WHAT TO DO
Copy every line of the data that includes the string "zbirka".

+++

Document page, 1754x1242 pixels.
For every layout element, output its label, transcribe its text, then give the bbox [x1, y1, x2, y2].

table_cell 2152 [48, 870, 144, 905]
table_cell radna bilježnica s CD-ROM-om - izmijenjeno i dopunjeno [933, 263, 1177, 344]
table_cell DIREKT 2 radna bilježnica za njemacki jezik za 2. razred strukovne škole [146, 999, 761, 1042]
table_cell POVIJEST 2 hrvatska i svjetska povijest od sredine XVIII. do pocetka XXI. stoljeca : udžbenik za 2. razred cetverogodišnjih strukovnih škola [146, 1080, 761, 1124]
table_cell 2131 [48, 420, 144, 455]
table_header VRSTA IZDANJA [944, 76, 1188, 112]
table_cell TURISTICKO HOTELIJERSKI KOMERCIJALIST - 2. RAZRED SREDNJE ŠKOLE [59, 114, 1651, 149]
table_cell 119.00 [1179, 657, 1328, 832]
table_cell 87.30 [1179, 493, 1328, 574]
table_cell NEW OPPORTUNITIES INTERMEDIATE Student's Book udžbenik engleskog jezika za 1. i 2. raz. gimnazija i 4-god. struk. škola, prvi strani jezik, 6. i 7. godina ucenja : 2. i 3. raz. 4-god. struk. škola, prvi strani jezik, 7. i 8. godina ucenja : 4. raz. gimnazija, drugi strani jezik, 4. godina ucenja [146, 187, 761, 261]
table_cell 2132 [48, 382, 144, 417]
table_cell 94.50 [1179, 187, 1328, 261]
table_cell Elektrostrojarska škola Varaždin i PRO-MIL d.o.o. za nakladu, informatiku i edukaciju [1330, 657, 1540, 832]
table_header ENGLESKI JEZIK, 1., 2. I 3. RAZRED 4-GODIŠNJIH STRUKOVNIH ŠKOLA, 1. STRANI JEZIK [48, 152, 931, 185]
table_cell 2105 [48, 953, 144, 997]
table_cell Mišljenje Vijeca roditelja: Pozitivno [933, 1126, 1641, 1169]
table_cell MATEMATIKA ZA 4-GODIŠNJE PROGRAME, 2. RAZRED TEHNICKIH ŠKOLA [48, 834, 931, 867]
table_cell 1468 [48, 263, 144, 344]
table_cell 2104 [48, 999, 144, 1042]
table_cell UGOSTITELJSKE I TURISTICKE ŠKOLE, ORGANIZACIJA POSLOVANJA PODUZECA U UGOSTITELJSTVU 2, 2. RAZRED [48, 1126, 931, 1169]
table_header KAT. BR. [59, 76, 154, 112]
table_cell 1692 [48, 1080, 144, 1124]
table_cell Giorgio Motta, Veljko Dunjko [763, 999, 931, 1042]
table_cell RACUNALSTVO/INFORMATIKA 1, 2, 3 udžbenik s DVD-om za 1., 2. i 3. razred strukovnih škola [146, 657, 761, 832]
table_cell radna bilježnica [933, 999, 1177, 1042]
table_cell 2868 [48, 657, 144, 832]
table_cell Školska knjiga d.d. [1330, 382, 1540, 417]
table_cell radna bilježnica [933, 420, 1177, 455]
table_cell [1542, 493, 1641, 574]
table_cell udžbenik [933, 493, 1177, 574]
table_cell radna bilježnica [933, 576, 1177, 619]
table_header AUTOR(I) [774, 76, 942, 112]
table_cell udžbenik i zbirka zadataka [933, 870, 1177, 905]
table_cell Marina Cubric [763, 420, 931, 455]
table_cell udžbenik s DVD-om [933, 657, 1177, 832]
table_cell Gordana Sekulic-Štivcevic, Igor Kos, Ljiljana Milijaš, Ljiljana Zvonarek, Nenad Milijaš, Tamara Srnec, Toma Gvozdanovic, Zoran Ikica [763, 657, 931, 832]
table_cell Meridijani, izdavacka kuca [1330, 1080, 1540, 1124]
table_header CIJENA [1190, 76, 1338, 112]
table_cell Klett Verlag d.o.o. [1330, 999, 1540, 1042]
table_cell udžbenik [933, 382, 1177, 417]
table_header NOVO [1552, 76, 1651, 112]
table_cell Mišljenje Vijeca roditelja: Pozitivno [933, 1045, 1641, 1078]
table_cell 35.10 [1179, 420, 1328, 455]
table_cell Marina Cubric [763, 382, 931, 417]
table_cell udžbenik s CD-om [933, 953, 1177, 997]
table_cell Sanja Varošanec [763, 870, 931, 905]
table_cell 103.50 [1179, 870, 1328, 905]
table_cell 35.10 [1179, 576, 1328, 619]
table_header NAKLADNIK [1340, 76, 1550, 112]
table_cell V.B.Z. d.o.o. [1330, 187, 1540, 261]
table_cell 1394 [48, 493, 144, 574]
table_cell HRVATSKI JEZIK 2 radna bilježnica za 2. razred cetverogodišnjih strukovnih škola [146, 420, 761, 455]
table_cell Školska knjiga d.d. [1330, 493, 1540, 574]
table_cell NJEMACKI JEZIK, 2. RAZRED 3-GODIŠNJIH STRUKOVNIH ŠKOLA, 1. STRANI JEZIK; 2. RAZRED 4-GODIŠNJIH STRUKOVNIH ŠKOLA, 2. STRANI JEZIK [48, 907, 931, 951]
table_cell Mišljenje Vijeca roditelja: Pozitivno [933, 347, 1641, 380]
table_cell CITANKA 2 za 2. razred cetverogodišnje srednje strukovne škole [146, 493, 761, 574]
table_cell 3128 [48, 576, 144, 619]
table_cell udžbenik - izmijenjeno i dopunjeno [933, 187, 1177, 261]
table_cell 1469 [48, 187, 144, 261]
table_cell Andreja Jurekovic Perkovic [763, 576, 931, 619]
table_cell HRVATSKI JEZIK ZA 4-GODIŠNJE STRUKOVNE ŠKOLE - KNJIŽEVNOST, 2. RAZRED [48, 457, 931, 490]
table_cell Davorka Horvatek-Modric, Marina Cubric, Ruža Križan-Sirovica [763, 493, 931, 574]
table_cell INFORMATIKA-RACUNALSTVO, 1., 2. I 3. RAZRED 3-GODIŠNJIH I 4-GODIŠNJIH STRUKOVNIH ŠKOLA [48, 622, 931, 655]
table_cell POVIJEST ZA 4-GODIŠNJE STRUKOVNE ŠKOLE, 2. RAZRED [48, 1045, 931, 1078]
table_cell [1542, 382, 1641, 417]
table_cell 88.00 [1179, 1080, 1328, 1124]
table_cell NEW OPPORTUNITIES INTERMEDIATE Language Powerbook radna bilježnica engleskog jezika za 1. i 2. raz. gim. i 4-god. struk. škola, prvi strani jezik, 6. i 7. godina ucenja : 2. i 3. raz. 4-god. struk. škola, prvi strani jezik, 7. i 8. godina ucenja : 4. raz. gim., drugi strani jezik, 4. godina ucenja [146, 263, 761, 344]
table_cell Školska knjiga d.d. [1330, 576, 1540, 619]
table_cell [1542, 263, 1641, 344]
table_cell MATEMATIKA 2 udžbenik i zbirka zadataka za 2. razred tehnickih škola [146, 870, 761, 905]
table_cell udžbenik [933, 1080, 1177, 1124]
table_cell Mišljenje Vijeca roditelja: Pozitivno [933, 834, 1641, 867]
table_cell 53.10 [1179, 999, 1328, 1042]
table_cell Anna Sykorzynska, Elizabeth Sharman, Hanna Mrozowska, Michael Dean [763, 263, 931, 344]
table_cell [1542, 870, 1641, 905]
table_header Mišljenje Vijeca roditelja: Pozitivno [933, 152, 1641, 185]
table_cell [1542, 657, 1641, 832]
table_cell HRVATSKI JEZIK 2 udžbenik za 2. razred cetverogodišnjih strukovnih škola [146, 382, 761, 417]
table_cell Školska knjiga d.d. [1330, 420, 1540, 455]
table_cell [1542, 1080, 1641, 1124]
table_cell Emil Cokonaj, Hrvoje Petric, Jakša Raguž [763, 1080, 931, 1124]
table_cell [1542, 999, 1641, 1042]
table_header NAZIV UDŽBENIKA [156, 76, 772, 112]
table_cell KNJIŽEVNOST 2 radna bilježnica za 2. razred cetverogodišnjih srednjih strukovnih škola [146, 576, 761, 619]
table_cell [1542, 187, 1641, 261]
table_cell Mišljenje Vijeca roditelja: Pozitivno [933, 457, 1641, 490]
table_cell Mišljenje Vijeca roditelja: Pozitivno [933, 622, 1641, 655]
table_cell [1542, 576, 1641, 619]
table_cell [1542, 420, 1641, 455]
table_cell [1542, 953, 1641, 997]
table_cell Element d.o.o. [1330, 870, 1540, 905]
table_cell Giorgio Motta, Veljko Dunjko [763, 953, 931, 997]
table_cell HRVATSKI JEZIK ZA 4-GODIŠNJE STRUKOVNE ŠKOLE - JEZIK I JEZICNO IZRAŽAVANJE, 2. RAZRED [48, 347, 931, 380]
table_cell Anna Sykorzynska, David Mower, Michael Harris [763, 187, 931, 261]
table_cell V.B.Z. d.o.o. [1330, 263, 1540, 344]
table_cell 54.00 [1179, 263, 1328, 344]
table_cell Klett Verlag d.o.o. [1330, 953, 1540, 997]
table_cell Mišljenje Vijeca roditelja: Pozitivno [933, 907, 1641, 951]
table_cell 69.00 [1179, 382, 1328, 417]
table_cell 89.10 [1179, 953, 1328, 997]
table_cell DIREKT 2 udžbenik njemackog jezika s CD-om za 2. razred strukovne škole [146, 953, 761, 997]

+++

TASK RESULT
table_cell udžbenik i zbirka zadataka [933, 870, 1177, 905]
table_cell MATEMATIKA 2 udžbenik i zbirka zadataka za 2. razred tehnickih škola [146, 870, 761, 905]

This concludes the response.